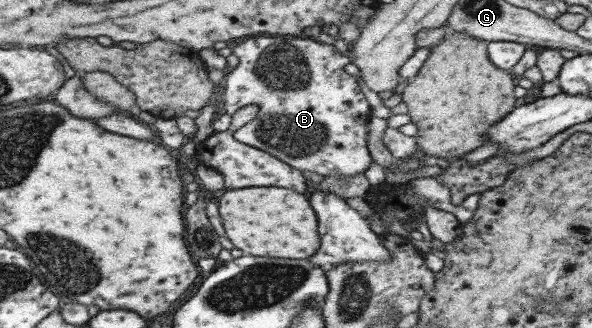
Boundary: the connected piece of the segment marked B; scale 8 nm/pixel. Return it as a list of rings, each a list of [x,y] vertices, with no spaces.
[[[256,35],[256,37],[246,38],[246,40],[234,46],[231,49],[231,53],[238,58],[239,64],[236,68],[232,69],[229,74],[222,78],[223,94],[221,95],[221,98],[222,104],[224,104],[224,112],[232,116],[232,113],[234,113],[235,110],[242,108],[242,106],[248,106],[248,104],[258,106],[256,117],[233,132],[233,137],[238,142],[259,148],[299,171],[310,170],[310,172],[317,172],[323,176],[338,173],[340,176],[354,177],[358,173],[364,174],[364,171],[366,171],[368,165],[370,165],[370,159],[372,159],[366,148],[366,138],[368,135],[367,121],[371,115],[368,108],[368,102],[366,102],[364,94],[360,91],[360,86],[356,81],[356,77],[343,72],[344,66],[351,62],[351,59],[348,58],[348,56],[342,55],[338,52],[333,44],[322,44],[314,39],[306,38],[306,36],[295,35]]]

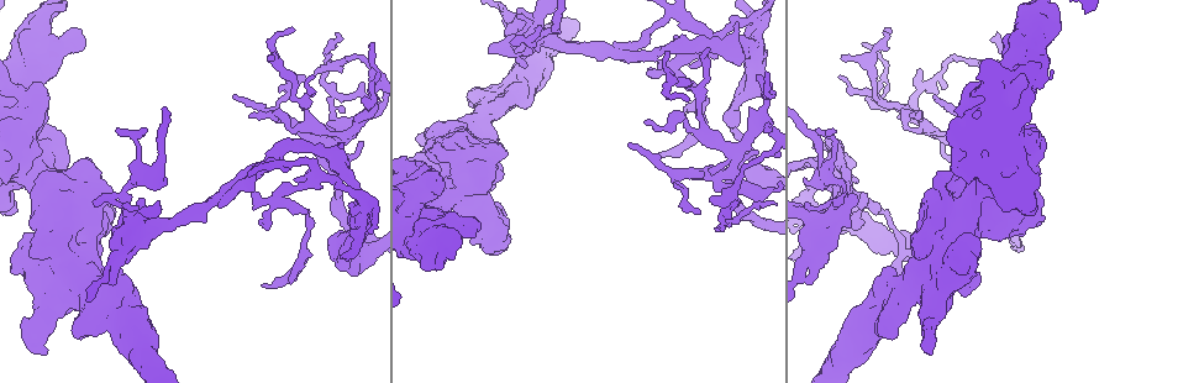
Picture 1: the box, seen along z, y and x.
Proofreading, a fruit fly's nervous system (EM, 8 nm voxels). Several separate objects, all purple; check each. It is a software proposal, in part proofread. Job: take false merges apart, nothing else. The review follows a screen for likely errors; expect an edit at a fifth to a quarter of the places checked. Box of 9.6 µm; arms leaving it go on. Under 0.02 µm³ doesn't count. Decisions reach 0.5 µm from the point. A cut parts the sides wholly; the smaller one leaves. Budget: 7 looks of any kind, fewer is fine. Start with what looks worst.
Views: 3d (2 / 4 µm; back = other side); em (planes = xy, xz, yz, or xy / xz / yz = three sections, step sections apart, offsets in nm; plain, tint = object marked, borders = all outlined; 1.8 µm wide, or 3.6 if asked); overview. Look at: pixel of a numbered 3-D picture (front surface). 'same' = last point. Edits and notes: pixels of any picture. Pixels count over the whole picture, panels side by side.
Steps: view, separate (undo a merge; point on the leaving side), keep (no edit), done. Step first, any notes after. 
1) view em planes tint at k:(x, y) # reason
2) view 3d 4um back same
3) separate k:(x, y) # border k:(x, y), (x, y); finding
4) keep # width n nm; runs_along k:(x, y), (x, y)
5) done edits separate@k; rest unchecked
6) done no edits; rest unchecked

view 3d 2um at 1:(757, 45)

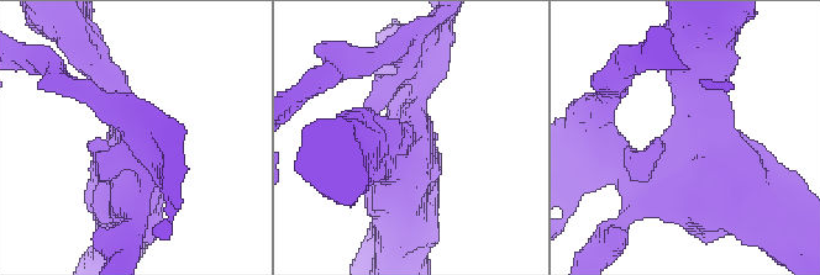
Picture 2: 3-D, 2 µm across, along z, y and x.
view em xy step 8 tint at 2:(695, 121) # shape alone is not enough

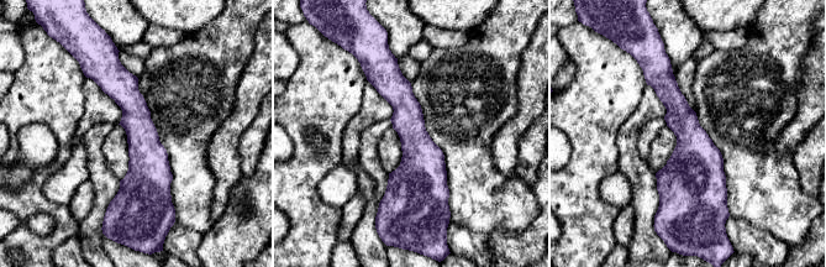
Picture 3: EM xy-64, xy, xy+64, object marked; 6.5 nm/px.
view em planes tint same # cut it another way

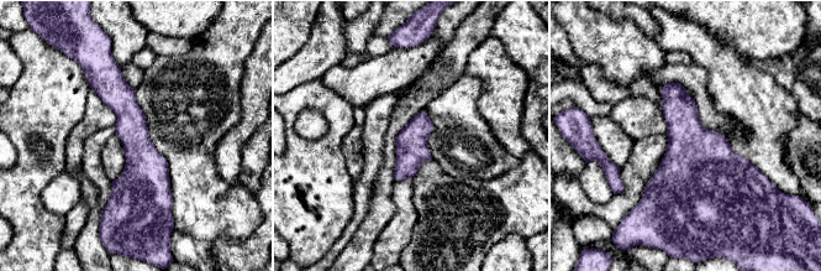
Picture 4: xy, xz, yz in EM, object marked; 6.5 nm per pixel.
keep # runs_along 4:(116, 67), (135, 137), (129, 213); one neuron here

^^^^^^^^

The reply should consist solely of the number of lines in the records that include "leaving".

2